George updates the website, and you'll often see this with many updates showing up on the 'Recently updated' section of the site
Paul has been a programmer, of one kind or another, his whole adult life.
Initially working in the financial sector on programming associated with mathematical modelling, he has always enjoyed a technical challenge.
Paul is now a website designer/programmer who now mostly uses: laravel, php, sql, javascript, css and html. These technologies are the foundation of this website that you are using now.
Though not 'THE' apple guy, he does have a passion for them and with the guidance of George is slowly building up a small orchard on his property on Vancouver Island
The data for this was taken from George's original manuscript for what was to become a print book. The book was being written in Quark Express, a desktop publishing tool.

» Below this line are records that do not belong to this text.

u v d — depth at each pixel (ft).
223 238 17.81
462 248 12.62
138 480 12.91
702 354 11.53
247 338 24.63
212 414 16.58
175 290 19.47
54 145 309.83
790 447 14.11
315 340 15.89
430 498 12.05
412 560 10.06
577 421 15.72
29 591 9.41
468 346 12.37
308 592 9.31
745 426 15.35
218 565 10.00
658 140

The first major task to get text that was largely unstructured into a form that would be held in a database and be flexible, with all the fields broken out: summary, synonyms, brix, tannins etc. The document was converted to plain text, then a long serious of greps where applied to the text to get the relevant fields broken out. This was a long process of trial and error with some gnarly regular expressions. Thankfully George had written the manuscript largely using repeated templates so the grep treatment worked well. Mostly!
Once the fields where broken out SQL was generated to get the text into a mysql database, this database was chosen because we intended to use laravel as the framework for the website. After the initial database load we had almost 8,000 entries and a lot of cleanup. Paul built a website for private use, for him and George, between the two of them they cleaned up entries that were weird, poor, or broken. This phase of cleanup took months, the site was still effectively unpublished as we got ready for prime time. During this phase the backend administrative functions were developed, particularly, the edit page for apple data. It was critical to get an efficient process here as George sometimes makes 30 or more updates in a day.
Eventually we settled on a name for the site. Not as easy as you think. You might have heard of a small tech company that tends to come up for the first 1,000 or more entries when you google Apple.
Hosting is on the digital ocean platform and that is managed by the laravel forge service. Images are hosted from digital ocean spaces, which is basically like amazon s3.
The front end is based on bootstrap 4. There is a smattering of Vue, javascript and axios. We are looking very seriously at using 'livewire' alpine.js for some more interactive features. The design is completely custom thereafter.
George is still updating and adding apples and Paul is feverishly coding away to add new features. We appreciate you using our site, and coming here to read about us.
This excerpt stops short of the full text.